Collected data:
=-=-=
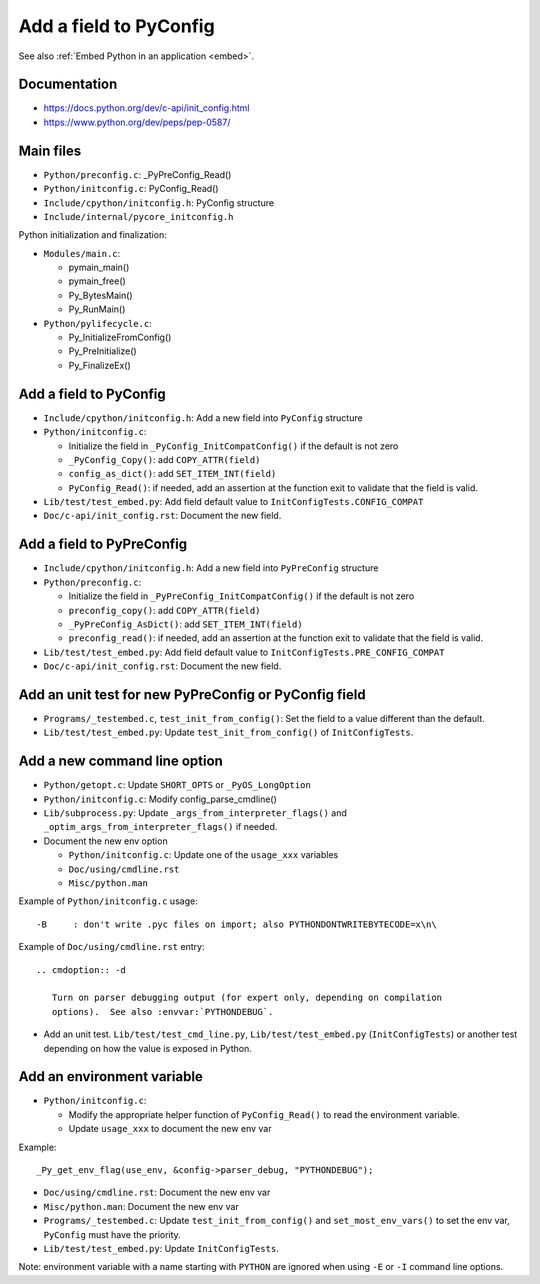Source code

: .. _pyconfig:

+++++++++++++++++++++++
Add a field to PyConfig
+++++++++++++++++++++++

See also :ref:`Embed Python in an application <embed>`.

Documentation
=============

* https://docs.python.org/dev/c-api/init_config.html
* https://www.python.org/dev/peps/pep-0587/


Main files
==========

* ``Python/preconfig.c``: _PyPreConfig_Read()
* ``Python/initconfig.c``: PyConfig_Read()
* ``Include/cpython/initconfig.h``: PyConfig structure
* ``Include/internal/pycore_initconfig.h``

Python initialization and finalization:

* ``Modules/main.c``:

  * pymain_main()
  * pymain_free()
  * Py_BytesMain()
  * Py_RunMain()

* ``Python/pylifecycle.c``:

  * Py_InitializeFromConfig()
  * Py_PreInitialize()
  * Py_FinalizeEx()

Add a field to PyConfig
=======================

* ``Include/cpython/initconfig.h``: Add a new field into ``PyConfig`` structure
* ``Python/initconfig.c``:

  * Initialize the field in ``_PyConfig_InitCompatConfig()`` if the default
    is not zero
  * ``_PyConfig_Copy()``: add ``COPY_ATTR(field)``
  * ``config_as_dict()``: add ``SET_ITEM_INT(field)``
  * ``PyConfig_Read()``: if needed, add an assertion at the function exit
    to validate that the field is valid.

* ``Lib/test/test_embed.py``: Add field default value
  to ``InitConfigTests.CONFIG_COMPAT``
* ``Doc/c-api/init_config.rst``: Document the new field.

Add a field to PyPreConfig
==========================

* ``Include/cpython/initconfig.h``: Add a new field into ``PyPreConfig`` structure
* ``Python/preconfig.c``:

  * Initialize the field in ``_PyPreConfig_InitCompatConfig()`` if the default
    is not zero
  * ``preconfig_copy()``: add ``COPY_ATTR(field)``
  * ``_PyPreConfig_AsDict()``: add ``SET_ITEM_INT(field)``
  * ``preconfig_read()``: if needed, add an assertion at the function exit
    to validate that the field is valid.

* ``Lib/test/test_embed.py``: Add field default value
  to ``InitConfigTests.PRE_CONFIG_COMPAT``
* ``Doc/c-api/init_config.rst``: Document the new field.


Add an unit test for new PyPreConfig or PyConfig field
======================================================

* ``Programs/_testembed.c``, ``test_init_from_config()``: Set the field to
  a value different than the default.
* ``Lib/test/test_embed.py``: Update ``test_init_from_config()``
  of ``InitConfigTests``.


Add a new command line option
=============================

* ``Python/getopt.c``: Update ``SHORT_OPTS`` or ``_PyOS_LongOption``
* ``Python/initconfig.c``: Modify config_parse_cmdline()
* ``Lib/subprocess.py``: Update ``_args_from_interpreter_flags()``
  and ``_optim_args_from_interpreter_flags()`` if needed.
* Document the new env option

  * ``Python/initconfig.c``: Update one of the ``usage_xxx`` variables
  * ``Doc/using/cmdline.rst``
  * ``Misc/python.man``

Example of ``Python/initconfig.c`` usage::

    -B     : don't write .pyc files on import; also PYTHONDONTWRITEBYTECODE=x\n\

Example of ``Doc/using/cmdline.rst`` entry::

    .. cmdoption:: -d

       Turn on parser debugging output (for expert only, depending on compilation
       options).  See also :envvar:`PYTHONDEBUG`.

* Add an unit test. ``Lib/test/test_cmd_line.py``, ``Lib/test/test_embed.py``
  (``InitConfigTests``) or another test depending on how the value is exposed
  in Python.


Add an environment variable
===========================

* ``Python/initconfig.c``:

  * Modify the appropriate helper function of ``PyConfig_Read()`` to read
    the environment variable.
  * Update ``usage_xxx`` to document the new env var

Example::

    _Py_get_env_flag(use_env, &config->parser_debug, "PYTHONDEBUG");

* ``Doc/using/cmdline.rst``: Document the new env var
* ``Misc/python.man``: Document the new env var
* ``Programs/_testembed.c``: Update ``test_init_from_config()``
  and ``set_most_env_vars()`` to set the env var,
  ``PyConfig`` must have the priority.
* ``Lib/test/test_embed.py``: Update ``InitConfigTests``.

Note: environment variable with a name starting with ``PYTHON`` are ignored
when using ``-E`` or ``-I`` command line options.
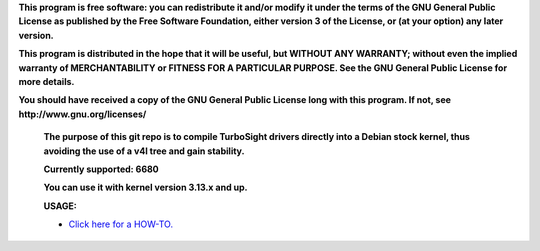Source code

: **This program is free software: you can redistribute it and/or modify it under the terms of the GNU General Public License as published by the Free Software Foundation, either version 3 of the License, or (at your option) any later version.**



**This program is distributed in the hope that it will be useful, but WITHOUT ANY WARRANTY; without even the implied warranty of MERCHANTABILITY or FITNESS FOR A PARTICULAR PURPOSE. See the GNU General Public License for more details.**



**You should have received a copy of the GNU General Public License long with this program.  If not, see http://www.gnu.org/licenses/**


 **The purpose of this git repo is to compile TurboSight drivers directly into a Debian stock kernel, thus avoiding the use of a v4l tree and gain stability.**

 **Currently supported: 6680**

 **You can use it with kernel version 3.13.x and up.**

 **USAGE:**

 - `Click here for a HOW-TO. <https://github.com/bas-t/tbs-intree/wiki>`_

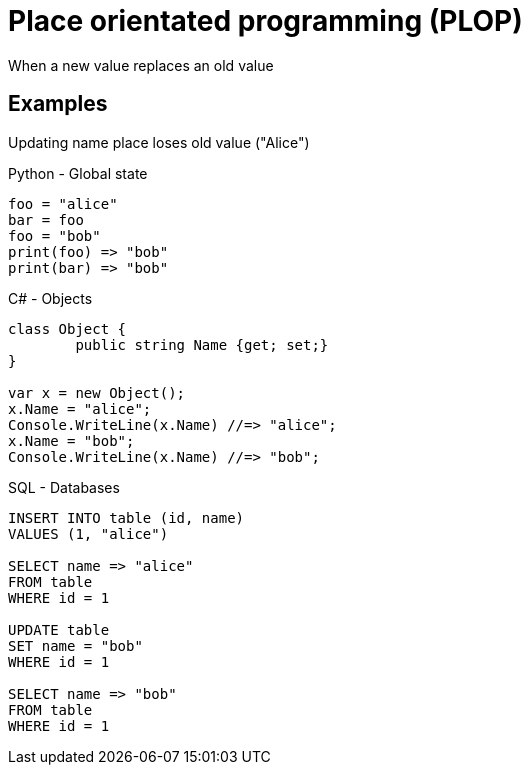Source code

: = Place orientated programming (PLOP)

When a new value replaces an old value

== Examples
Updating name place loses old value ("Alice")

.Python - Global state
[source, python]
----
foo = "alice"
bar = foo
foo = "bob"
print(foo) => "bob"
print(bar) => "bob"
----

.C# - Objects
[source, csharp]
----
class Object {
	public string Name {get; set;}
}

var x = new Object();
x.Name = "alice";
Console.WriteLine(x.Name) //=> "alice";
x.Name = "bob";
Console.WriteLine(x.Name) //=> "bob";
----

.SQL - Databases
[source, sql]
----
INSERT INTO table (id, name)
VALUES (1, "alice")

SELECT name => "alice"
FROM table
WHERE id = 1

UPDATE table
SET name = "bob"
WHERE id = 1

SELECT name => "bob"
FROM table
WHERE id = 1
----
=-=-=
# Problem to work on
Each line above that includes the word "structure" is to be copied.

# Task solution
* ``Include/cpython/initconfig.h``: PyConfig structure
* ``Include/cpython/initconfig.h``: Add a new field into ``PyConfig`` structure
* ``Include/cpython/initconfig.h``: Add a new field into ``PyPreConfig`` structure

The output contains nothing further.